Paper ID: 2402.13264
KGroot: Enhancing Root Cause Analysis through Knowledge Graphs and Graph Convolutional Neural Networks
Tingting Wang, Guilin Qi, Tianxing Wu
Fault localization is challenging in online micro-service due to the wide variety of monitoring data volume, types, events and complex interdependencies in service and components. Faults events in services are propagative and can trigger a cascade of alerts in a short period of time. In the industry, fault localization is typically conducted manually by experienced personnel. This reliance on experience is unreliable and lacks automation. Different modules present information barriers during manual localization, making it difficult to quickly align during urgent faults. This inefficiency lags stability assurance to minimize fault detection and repair time. Though actionable methods aimed to automatic the process, the accuracy and efficiency are less than satisfactory. The precision of fault localization results is of paramount importance as it underpins engineers trust in the diagnostic conclusions, which are derived from multiple perspectives and offer comprehensive insights.

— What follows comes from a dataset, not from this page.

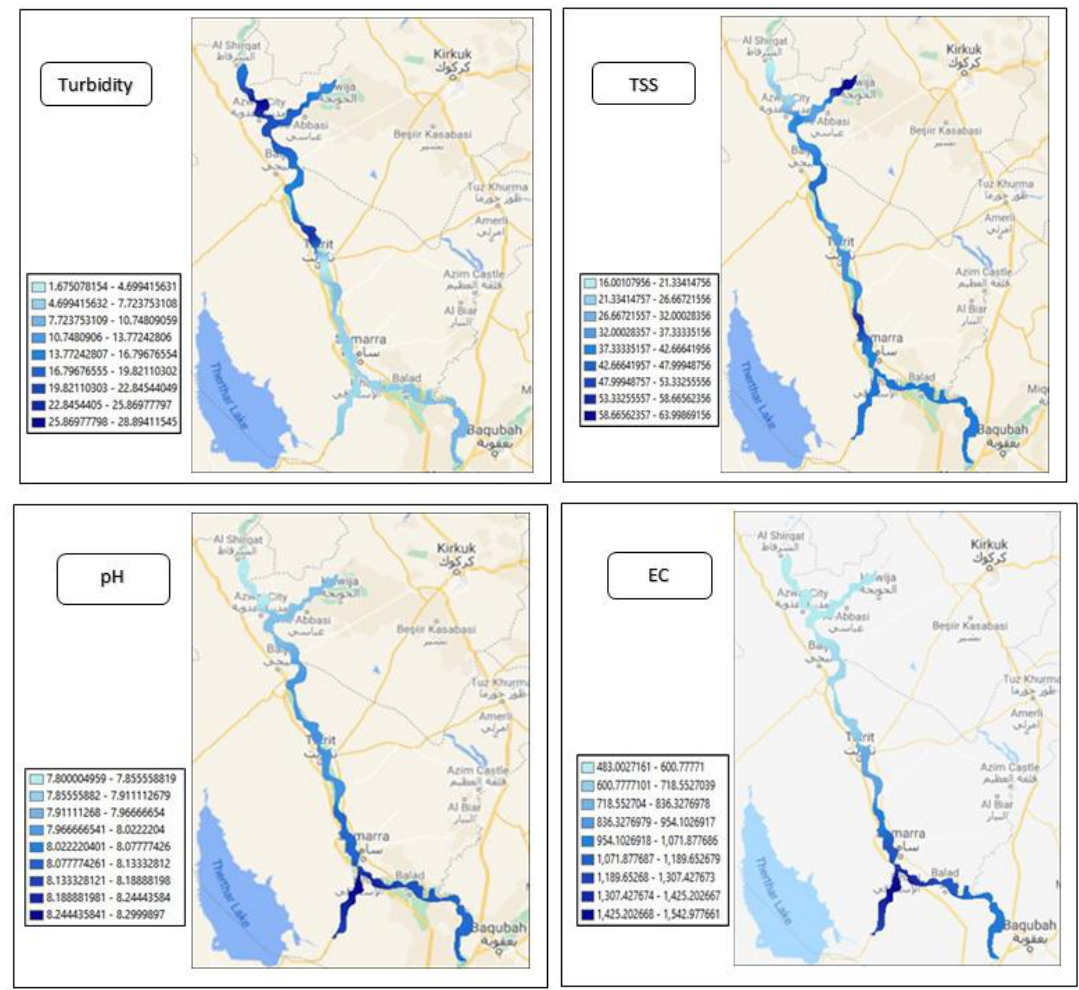
Fig.4: Spatial maps of concentration distribution for Turbidity, T.S.S., PH and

Therefore, a more reliable method is required to automatically identify the associative relationships among fault events and propagation path. To achieve this, KGroot uses event knowledge and the correlation between events to perform root cause reasoning by integrating knowledge graphs and GCNs for RCA. FEKG is built based on historical data, an online graph is constructed in real-time when a failure event occurs, and the similarity between each knowledge graph and online graph is compared using GCNs to pinpoint the fault type through a ranking strategy. Comprehensive experiments demonstrate KGroot can locate the root cause with accuracy of 93.5% top 3 potential causes in second-level. This performance matches the level of real-time fault diagnosis in the industrial environment and significantly surpasses state-of-the-art baselines in RCA in terms of effectiveness and efficiency.
Submitted: Feb 11, 2024